╭─ Data provided

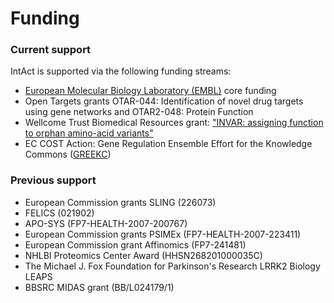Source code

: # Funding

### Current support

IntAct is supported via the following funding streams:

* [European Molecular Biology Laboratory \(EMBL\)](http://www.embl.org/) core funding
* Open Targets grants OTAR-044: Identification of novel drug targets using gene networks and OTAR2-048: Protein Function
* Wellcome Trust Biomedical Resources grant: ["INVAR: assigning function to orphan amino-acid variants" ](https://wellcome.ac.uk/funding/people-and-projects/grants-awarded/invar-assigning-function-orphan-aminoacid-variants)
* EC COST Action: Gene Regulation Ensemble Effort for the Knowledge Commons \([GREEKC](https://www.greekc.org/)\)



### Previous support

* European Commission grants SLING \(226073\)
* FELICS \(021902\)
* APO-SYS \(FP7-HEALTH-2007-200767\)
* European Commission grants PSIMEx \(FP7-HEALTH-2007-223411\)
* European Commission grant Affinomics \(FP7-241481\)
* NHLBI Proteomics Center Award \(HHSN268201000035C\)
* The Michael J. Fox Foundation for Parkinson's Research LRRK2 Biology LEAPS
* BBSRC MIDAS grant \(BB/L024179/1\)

╰─
╭─ Data provided

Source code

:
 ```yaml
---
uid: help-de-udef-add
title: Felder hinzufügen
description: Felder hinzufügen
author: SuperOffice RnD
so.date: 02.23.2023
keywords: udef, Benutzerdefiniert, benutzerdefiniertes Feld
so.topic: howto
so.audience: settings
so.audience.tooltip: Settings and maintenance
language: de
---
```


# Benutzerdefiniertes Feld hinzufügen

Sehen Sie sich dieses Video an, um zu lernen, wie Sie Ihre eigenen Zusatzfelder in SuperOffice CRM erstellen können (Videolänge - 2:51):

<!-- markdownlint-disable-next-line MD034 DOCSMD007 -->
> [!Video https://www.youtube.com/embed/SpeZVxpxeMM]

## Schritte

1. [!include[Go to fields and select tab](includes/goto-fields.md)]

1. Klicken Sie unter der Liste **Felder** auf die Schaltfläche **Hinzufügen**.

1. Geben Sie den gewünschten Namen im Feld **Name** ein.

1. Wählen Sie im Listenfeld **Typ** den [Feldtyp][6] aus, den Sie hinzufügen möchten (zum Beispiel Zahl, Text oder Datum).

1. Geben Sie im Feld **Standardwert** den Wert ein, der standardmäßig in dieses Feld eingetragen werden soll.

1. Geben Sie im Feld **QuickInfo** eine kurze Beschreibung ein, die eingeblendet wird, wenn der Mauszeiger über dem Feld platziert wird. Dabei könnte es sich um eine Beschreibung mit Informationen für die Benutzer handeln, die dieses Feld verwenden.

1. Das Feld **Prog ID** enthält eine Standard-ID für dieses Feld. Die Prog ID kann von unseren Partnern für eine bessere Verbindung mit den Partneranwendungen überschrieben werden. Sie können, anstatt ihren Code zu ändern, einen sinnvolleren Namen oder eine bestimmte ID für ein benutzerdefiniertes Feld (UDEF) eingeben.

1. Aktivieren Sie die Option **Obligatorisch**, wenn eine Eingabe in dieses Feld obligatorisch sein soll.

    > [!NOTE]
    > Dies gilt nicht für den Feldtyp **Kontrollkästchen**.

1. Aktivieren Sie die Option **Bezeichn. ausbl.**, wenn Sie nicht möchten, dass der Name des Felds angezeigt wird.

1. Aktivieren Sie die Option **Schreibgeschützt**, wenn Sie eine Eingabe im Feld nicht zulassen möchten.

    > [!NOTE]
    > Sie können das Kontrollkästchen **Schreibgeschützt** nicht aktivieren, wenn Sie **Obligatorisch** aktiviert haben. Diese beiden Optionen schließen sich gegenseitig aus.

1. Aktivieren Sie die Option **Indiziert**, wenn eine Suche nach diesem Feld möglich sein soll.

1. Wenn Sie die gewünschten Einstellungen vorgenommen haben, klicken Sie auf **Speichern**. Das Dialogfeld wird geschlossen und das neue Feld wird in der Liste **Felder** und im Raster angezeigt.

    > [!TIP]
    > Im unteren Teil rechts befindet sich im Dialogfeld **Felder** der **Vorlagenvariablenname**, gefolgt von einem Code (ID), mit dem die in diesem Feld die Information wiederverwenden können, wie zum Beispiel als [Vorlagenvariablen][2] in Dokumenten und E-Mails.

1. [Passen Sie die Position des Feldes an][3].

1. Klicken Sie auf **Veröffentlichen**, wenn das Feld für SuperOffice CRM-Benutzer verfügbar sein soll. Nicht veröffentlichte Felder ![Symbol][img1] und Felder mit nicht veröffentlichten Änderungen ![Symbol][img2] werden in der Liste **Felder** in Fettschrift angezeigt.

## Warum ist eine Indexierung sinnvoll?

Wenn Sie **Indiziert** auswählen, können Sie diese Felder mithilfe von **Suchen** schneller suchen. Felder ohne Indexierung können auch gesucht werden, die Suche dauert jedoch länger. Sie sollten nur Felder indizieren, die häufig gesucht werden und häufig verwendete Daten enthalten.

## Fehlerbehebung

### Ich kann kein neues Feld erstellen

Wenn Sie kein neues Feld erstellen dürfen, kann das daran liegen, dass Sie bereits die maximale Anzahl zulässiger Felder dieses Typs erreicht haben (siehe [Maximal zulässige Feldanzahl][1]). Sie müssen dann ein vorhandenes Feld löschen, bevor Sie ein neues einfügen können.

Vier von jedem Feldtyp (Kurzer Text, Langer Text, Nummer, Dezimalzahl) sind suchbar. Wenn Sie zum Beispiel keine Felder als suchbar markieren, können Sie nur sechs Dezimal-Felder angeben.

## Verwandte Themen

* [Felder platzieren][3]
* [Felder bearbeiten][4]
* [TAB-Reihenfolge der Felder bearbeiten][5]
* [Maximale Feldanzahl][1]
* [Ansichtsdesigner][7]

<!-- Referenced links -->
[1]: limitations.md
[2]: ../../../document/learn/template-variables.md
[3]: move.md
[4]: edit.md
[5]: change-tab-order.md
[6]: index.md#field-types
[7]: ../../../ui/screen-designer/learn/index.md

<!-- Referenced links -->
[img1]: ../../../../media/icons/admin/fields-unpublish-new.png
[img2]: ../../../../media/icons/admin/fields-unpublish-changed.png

╰─
╭─ Data provided

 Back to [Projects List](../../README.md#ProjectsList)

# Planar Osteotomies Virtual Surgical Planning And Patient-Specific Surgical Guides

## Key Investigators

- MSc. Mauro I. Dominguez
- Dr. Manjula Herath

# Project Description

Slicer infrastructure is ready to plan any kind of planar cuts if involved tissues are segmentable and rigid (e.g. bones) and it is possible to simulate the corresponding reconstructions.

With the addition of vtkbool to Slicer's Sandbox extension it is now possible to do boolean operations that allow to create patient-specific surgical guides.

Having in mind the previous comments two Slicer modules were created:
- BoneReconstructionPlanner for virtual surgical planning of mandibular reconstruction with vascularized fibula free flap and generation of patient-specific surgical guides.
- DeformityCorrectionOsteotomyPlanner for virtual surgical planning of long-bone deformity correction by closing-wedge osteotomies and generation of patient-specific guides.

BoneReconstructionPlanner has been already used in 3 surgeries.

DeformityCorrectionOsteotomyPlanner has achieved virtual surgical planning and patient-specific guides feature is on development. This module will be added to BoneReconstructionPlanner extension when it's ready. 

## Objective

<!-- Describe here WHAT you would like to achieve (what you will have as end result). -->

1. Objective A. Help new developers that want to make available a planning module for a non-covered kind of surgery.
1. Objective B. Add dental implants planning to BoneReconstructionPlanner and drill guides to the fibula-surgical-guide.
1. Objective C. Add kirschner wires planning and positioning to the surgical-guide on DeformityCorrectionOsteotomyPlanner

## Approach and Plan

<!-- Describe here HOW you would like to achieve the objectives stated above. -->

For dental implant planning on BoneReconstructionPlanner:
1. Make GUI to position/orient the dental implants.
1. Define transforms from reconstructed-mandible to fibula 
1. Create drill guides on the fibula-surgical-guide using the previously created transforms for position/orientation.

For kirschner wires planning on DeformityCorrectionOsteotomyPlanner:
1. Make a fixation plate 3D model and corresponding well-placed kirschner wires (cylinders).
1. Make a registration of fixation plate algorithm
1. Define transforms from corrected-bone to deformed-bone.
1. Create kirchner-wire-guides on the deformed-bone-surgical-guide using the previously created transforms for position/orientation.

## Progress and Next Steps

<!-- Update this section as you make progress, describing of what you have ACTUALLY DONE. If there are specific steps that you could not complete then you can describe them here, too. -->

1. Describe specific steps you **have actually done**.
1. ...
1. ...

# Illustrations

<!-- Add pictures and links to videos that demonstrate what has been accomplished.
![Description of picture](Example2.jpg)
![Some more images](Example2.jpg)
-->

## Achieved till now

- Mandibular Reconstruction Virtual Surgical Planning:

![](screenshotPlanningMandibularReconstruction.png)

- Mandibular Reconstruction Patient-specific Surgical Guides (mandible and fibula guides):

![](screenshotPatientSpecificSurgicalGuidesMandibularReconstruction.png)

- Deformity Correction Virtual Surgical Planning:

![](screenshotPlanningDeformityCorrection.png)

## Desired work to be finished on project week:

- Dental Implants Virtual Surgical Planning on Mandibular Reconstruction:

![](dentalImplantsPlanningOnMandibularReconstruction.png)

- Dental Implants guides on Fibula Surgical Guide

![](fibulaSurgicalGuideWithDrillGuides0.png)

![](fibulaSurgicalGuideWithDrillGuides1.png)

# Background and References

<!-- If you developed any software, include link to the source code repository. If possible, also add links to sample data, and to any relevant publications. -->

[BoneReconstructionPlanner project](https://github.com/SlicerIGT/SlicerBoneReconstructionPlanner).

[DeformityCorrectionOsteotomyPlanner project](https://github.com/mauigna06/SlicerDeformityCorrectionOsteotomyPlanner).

╰─

### What to produce
Each line of the data that holds "Define" should be reported.

### Answer to this problem
1. Define transforms from reconstructed-mandible to fibula 
1. Define transforms from corrected-bone to deformed-bone.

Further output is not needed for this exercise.